Koordinierungsstelle

Interventionen im öffentlichen Raum

Die Narrative und Diskurse einer Erinnerungskultur spiegeln sich besonders deutlich im öffentlichen Raum wider. Sie zeigen, inwieweit eine Stadtgesellschaft bereit ist, sich kritisch mit ihrer Geschichtsschreibung und kolonialen Kontinuitäten auseinanderzusetzen. Öffentliche Plätze, Straßennamen, Denkmäler, Stolpersteine und Gedenkorte sind oft eurozentrisch geprägt und reproduzieren damit ein kollektives Gedächtnis aus einer einseitigen Perspektive.

Um öffentliche Räume zu dekolonisieren, bedarf es einer breiten gesellschaftlichen Debatte, die Gegenerzählungen zu den bisherigen Narrativen einbezieht. Besonders bei der Umbenennung von Plätzen und Straßen spielen solche Perspektivwechsel eine zentrale Rolle. Ein häufig vorgebrachter Vorwurf lautet, dass Umbenennungen Geschichte auslöschten. Er verkennt dabei, dass es vielmehr darum geht, bislang unsichtbare historische Figuren sichtbar zu machen und deren Wirken anzuerkennen – anstatt die Vergangenheit zu tilgen.

Öffentliche Räume bieten damit eine wertvolle Gelegenheit sowohl für zivilgesellschaftliche Interventionen in die Erinnerungskultur der Stadt als auch für demokratische Partizipation.

Im letzten Jahr gab es wichtige Fortschritte bei der Dekolonisierung des öffentlichen Raums, besonders durch Umbenennungen von Straßen. Diese Veränderungen sind das Ergebnis jahrzehntelanger zivilgesellschaftlicher Arbeit und ein notwendiger Schritt, um koloniale Kontinuitäten sichtbar zu machen und zu überwinden.

Zu den Erfolgen zählt die Umbenennung der Manteuffelstraße in Audrey-Lorde-Straße, benannt nach der afroamerikanischen Dichterin und Aktivistin. Ebenso wurde die Petersallee in die Maji-Maji- und Anna-Mungunda-Allee umbenannt, um an den antikolonialen Widerstand in Afrika zu erinnern. Diese Namensgebungen rücken bislang marginalisierte Geschichten und Kämpfe in das öffentliche Bewusstsein und schaffen Platz für neue Narrative.

Trotz dieser Erfolge bleiben Herausforderungen bestehen. Der Gerichtsprozess zur Umbenennung der M-Straße in Berlin-Mitte zieht sich hin, obwohl die Bezirksverordnetenversammlung bereits 2020 die Umbenennung beschlossen hatte. Auch die Entscheidung über die Umbenennung des Nettelbeckplatzes im Wedding steht noch aus und soll in der nächsten BVV-Sitzung getroffen werden.

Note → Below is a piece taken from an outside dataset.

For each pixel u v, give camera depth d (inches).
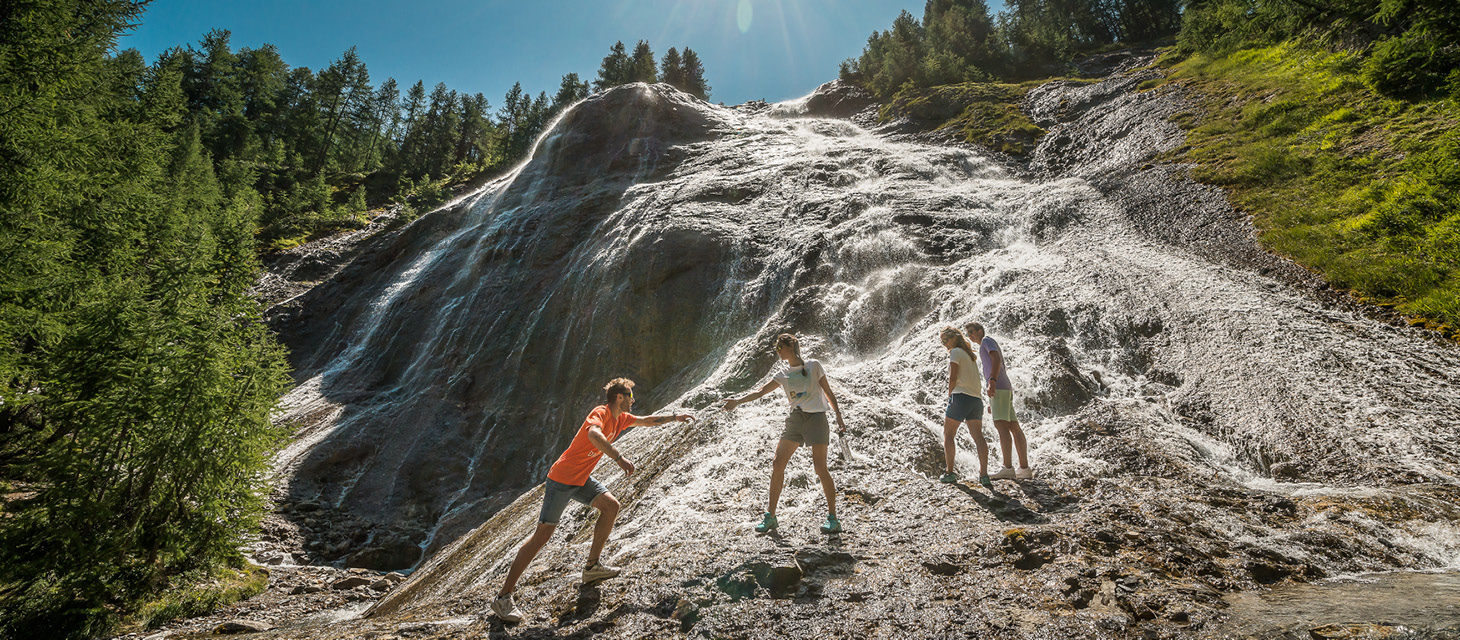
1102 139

Um diese Prozesse besser sichtbar zu machen, planen wir die Veröffentlichung einer Karte, die alle bisherigen Umbenennungen und Interventionen im Stadtraum dokumentiert. Diese Karte wird auch Beispiele für Best Practices hervorheben, um künftige Projekte zu unterstützen.

Ein weiteres Beispiel für zivilgesellschaftliches Engagement zeigt sich im Bezirk Charlottenburg-Wilmersdorf, wo Decolonize Berlin gebeten wurden, den Text einer Stele in der Baraschstraße mitzugestalten.

Die Zivilgesellschaft spielt eine entscheidende Rolle in diesen Prozessen, da sie die Forderungen oft initiiert und dabei hilft, Akzeptanz in der Anwohnerschaft zu schaffen. Feierliche Einweihungen wie die der Maji-Maji- und Anna-Mungunda-Alleen bieten zudem eine Chance, den antikolonialen Widerstand und die Menschen hinter den Namen zu ehren und die Bedeutung dieser Kämpfe in Erinnerung zu rufen.